Quick Links

Re: Streaming replication and sharding

From:	Albe Laurenz <laurenz(dot)albe(at)wien(dot)gv(dot)at>
To:	"Tiemo Kieft EXTERN" <t(dot)kieft(at)infinitesimal(dot)nl>, "pgsql-general(at)postgresql(dot)org" <pgsql-general(at)postgresql(dot)org>
Subject:	Re: Streaming replication and sharding
Date:	2013-02-18 08:00:33
Message-ID:	A737B7A37273E048B164557ADEF4A58B057B470A@ntex2010a.host.magwien.gv.at
Views:	Whole Thread \| Raw Message \| Download mbox \| Resend email
Thread:
Lists:	pgsql-general

Tiemo Kieft wrote:
> We are developing an application that uses various web analytics packages (like Google Analytics) to
> run analyses on. We are currently in closed beta stadium where we don't have a lot of data in the
> database, but at some point it will grow considerably.
>
> We basically have two different sets of data, on the one hand we have raw metrics from the datasource,
> and on the other hand we have account and meta information. The former can be re-downloaded at any
> time, and will grow to quite large sizes. The latter set is the one that we really care about, and
> don't want to risk losing.
>
> Currently we plan on using streaming replication to replicate all data to at least one slave, for the
> near future this will do, since we can run some of the large (read-only) aggregation queries on the
> slave database. In the future the dataset might grow to the point where we need to start thinking
> about sharding. The analytics data can be sharded on a per-customer basis, and doesn't have to be
> replicated.
>
> Since Postgres doesn't support per-table streaming replication (as far as I can tell), the only
> solution would be to run two separate instances of postgres per server. One instance is replicated to
> all servers, and will contain account and other important information. The other instance is used to
> store analytics data. Is this a viable way of solving this problem, or are we overlooking something?
>
> The problem is not really immediate, as the dataset is currently small enough to fit on one machine
> (and replicated to a second), just want to be future proof, and get this solved before the problems
> start.

The problems I see with distributing your data across
several PostgreSQL clusters is that they become disconnected.

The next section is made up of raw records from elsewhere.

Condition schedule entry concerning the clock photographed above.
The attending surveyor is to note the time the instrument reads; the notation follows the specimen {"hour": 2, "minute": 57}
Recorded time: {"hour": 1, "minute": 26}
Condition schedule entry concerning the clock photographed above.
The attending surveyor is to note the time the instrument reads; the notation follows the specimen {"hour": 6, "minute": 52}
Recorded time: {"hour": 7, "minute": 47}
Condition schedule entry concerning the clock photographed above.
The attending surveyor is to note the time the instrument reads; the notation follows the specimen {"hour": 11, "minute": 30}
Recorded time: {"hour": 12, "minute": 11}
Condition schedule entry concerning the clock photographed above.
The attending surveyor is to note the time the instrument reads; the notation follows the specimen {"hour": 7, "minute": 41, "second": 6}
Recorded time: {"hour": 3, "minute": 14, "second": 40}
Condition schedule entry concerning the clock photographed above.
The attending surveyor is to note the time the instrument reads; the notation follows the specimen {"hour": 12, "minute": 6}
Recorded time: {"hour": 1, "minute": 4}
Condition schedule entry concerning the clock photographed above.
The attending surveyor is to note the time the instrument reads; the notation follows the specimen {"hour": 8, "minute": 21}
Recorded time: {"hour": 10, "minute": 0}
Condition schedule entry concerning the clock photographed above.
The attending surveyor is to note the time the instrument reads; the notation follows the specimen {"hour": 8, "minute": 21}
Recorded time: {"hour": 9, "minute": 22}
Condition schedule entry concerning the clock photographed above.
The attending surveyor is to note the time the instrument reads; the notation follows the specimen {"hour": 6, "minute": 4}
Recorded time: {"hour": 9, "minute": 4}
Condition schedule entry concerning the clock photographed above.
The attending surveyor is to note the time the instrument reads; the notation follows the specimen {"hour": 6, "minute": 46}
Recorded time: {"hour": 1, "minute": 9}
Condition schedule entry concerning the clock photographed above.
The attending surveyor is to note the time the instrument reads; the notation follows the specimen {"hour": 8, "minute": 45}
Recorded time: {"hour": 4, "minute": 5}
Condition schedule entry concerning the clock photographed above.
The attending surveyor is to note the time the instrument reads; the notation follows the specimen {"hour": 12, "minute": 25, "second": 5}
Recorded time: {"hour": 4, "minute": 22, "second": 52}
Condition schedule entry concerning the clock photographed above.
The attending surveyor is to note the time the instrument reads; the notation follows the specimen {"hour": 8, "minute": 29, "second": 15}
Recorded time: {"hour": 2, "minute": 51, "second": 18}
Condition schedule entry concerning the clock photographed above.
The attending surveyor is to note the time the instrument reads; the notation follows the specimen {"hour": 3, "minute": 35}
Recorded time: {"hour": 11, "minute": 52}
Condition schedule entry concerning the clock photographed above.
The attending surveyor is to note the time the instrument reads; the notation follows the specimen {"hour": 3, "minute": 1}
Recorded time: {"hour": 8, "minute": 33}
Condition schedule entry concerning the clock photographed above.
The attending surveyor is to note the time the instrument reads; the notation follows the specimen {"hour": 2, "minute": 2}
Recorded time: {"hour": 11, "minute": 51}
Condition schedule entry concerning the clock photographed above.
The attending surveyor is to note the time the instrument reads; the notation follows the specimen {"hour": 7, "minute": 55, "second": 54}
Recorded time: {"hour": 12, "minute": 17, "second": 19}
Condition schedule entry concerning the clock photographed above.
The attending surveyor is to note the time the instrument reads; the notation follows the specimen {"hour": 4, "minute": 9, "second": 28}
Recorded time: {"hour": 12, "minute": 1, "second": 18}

It will become much more difficult to keep them consistent:

You cannot have referential integrity, and if a database restore
is needed, you have to make extra provisions that you can restore
your system to a consistent state across all clusters.

You also lose the ability to join between tables that are
distributed across different databases. This can be a
perdormance problem, particularly in an OLAP scenario.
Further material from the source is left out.